What is faster than a liberal? More politically powerful than a lobbyist? Able to leap Ben Bernanke in a single bound? It’s..it’s….Ron Paul action figures! Representing a new wave of politically clever campaigning, the figures are being sold by Revolution PAC with all proceeds going to support Paul’s run for president. And who can blame Paul or his supporters for thinking outside-the-box, considering Paul’s main obstacle in running for the White House.
Since Ronald Ernest Paul first emerged on the presidential spectrum in 1988 as the Libertarian Party’s nominee, equal coverage has always been an issue. In his inaugural presidential campaign in 1988, Paul’s received little attention even within his own libertarian party. Garnering not even 1% of the vote in the presidential elections, nobody seemed to mind as George Bush went on to defeat Michael Dukakis.
A decade later in the 2008 presidential elections, not much had changed. While Paul opted for the Republican nomination that time around, his congressional record in the previous ten years apparently gained him little or no respect, perhaps evidenced by the fact that FOX News chose to leave Paul off the debate invitee list.
Has the Paul campaign experienced any difference in treatment in 2011-12? Certainly the age of free-social media advertising has helped level the playing field, giving all candidates an equal voice, right? (Did anyone realize that the Socialist Party of California Chairman, Stewart Alexander is running! Or Fred Karger, the first openly gay presidential hopeful?)

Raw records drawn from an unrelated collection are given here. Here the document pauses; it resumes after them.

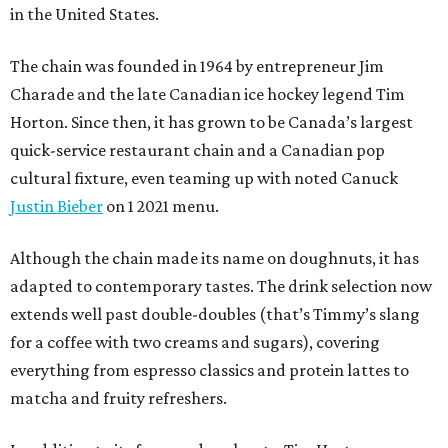
in the United States.
The chain was founded in 1964 by entrepreneur Jim
Charade and the late Canadian ice hockey legend Tim
Horton. Since then, it has grown to be Canada’s largest
quick-service restaurant chain and a Canadian pop
cultural fixture, even teaming up with noted Canuck
Justin Bieber
on 1 2021 menu.
Although the chain made its name on doughnuts, it has
adapted to contemporary tastes. The drink selection now
extends well past double-doubles (that’s Timmy’s slang
for a coffee with two creams and sugars), covering
everything from espresso classics and protein lattes to
matcha and fruity refreshers.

In a recent media report published by the Pew Research Center, Texas Congressman Ron Paul received the least amount of news coverage of all, serious, GOP candidates (astoundingly, he was even beat out by Sarah Palin whose presidential campaign this year…..oh wait). While Pew’s report does state that Paul received a great deal of attention in the blogosphere, as well as an overall positive spin, this should not be equated to things like mainstream media coverage, or time and attention garnered in the one too many GOP debates.

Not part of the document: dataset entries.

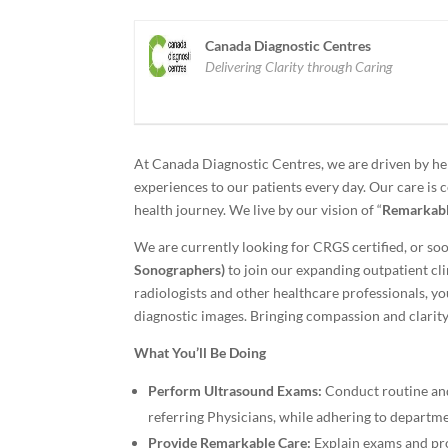
Canada Diagnostic Centres
Delivering Clarity through Caring
At Canada Diagnostic Centres, we are driven by he
experiences to our patients every day. Our care is 
health journey. We live by our vision of “
Remarkabl
We are currently looking for CRGS certified, or soo
Sonographers)
to join our expanding outpatient cli
radiologists and other healthcare professionals, yo
diagnostic images. Bringing compassion and clarity 
What You’ll Be Doing
Perform Ultrasound Exams:
Conduct routine and
referring Physicians, while adhering to departme
Provide Remarkable Care:
Explain exams and pro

Even more damming evidence against Paul’s fair coverage emerged as he announced his “Plan for America.” Contrary to ex-running mate Herman Cain’s 9-9-9 plan or Mitt Romney’s 59 point proposal, Paul’s plan has received little attention even by the endlessly hungry 24-7 news cycle. Maybe it just needs a catchier moniker?
The lack of attention attributed to Ron Paul could easily be attributed to his “radical” ideas, but why hasn’t his vision caught on with more of those dissatisfied with status quo politics? With the continuing malcontent rising in the American voice and Occupy movements, many citizens are completely dissatisfied with “politics” in general. For instance, in the 2008 election, 56.8% of the voting population turned out, leaving nearly half the nation at home. While that percentage is considerably large relative to past elections and the highest since 1968, it still leaves close to a hundred million people who decided to abstain.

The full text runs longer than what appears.